Carnival is always the last weekend of October. For us, we start on a Friday, all over the country, all over the streets. In Tobago during the national carnival, we focus more on the children. The kiddies get to go into town and they play with their costumes. We have Calypso competitions, we have steelpan on the road. A very important part of our typical Carnival is Rhythm, Steel and Powder. That’s how we infuse our rhythms, our percussive instruments, which is not just a pan, but how we beat iron and create energy. That’s a very major part of it for us as well.
How are you working to maximize the allocation for cultural activities and festivals and how can greater promotion of Tobago as a destination in its own right assist with this?
The allocation is not sufficient, as was expressed by the chief secretary and his team. We will feel it the most in the arts, because the arts always have to, in a sense, prove their worth. It is our hope that, through international exposure, international partnerships as well, we can create these relationships that can show the central government that this is a product that is worth investing in. Tobago will continue to do its part in the way that it sells its tourism product, that it supports the growth of its tourism product, which is where TPAC comes in. TPAC has to collaborate with the other companies, Tobago Festival Commission, Tobago Tourism Agency Limited. I call it Tobago’s USP: the creative products are Tobago’s unique selling point.

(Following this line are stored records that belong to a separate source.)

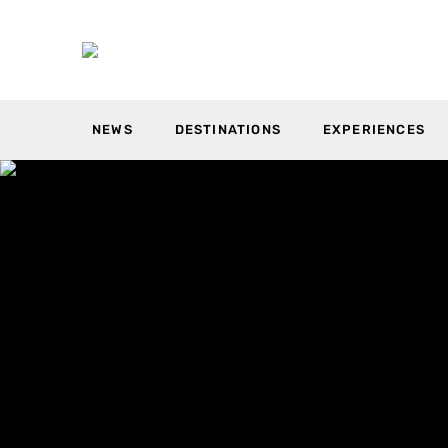
NEWS
DESTINATIONS
EXPERIENCES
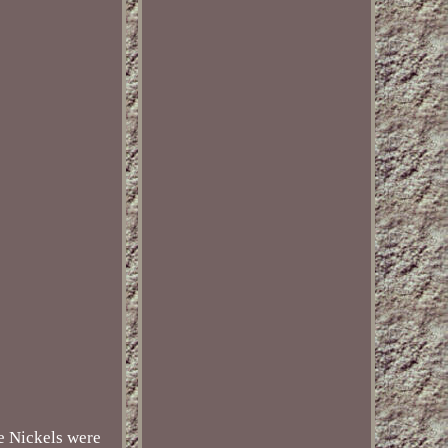
se Nickels were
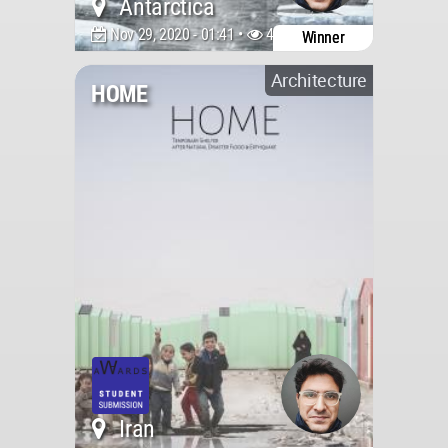
Antarctica
Nov 29, 2020 - 01:41 •
4231
Winner
Architecture
HOME
Iran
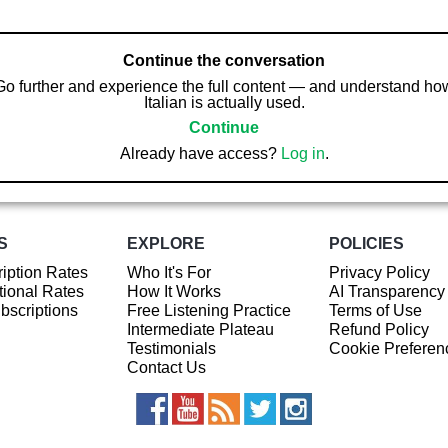
Continue the conversation
Go further and experience the full content — and understand ho
Italian is actually used.
Continue
Already have access?
Log in
.
S
EXPLORE
POLICIES
iption Rates
Who It's For
Privacy Policy
ional Rates
How It Works
AI Transparency
ubscriptions
Free Listening Practice
Terms of Use
Intermediate Plateau
Refund Policy
Testimonials
Cookie Preferen
Contact Us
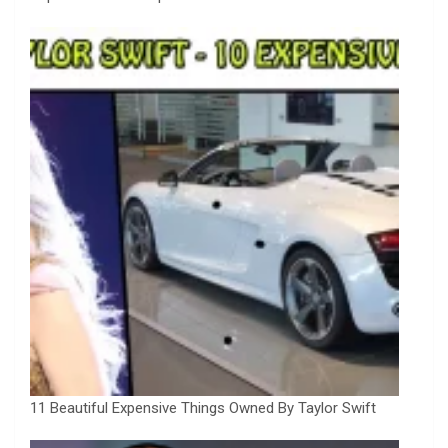
11 Beautiful Expensive Things Owned By Taylor Swift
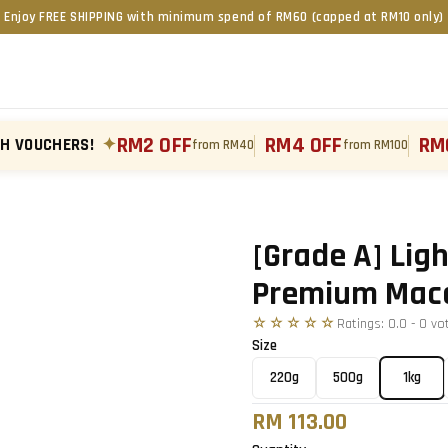
Enjoy FREE SHIPPING with minimum spend of RM60 (capped at RM10 only)
RM2 OFF
RM4 OFF
RM
TH VOUCHERS!
✦
from RM40
from RM100
Tap to zoom
›
[Grade A] Ligh
Premium Mac
☆☆☆☆☆
Ratings:
0.0
-
0
vo
Size
220g
500g
1kg
RM 113.00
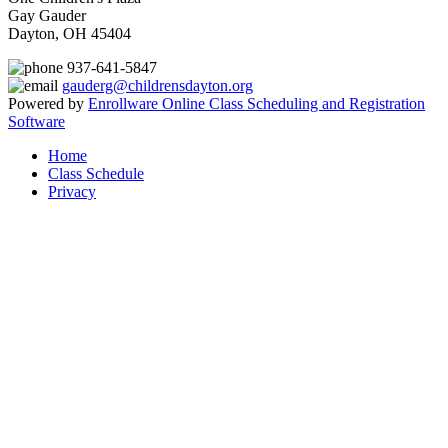
Gay Gauder
Dayton, OH 45404
937-641-5847
gauderg@childrensdayton.org
Powered by
Enrollware Online Class Scheduling and Registration
Software
Home
Class Schedule
Privacy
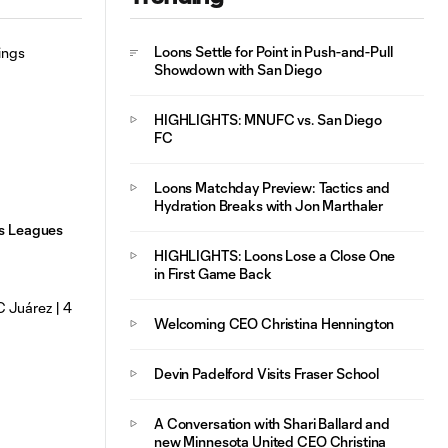
HIGHLIGHTS:
Loons Settle for Point in Push-and-Pull
10:29
MNUFC vs. FC
Showdown with San Diego
Juárez | August 4,
2026
HIGHLIGHTS: MNUFC vs. San Diego
FC
Loons Matchday Preview: Tactics and
Hydration Breaks with Jon Marthaler
gs Leagues
HIGHLIGHTS: Loons Lose a Close One
in First Game Back
Welcoming CEO Christina Hennington
Devin Padelford Visits Fraser School
A Conversation with Shari Ballard and
new Minnesota United CEO Christina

Giving more investment into arts allows us to be more marketable and collaborate more. We can sell our creative products once they are packaged correctly, through avenues like film tourism which can encourage visitors, who want to do two things. One, they want to come and see where this was shot and they want to live and be part of this experience. And two, we still have production houses who are looking to come to countries who have existing rebate systems to use as a location. Tobago can still be a location that is sought after. We are seeing in the international circuits that there is a call for more cultural content, unique content, because entities like Netflix and Amazon Prime want to position themselves as being different to the other. That’s where we come in, in terms of showing this is our very unique product and we have all these amazing stories.
What does the future hold for TPAC and for Tobago as an arts, sport, or paradise space?
For me, the work has just begun. We are going to continue on the train that we’re on in terms of developing well created, produced and curated content that can do the job of showcasing Tobago and can earn revenue through being sold as creative products. We’re going to continue to partner with establishments, both locally and internationally, that want to assist in the development of the Tobagonian unique product. We’ve had a few people calling us already. We want to continue to connec and make ourselves accessible.
We are going to expand the brand of Fource. We think that festival has amazing potential in bringing people, showcasing creative technologies, telling our stories, allowing for music exposure, and allowing for dance excellence. We’ve been approached by a very major dance company in Jamaica, that wants to come to Tobago to do works. We’ve already begun to connect regionally and we have a few tenders out internationally.
We want to continue to build capacity on the ground and get ourselves in a mode of readiness for when the true orange boom happens here. We want to get our people ready for that orange boom when it happens.
What would be your final message to the readers?
Tobago’ unique and rich culture is more than just performance and presentation; it is what defines us as a people. We are very proud and passionate when it comes to who we are and our cultural history and we invite you to come, share experience and see what it is like to be part of this paradise experience.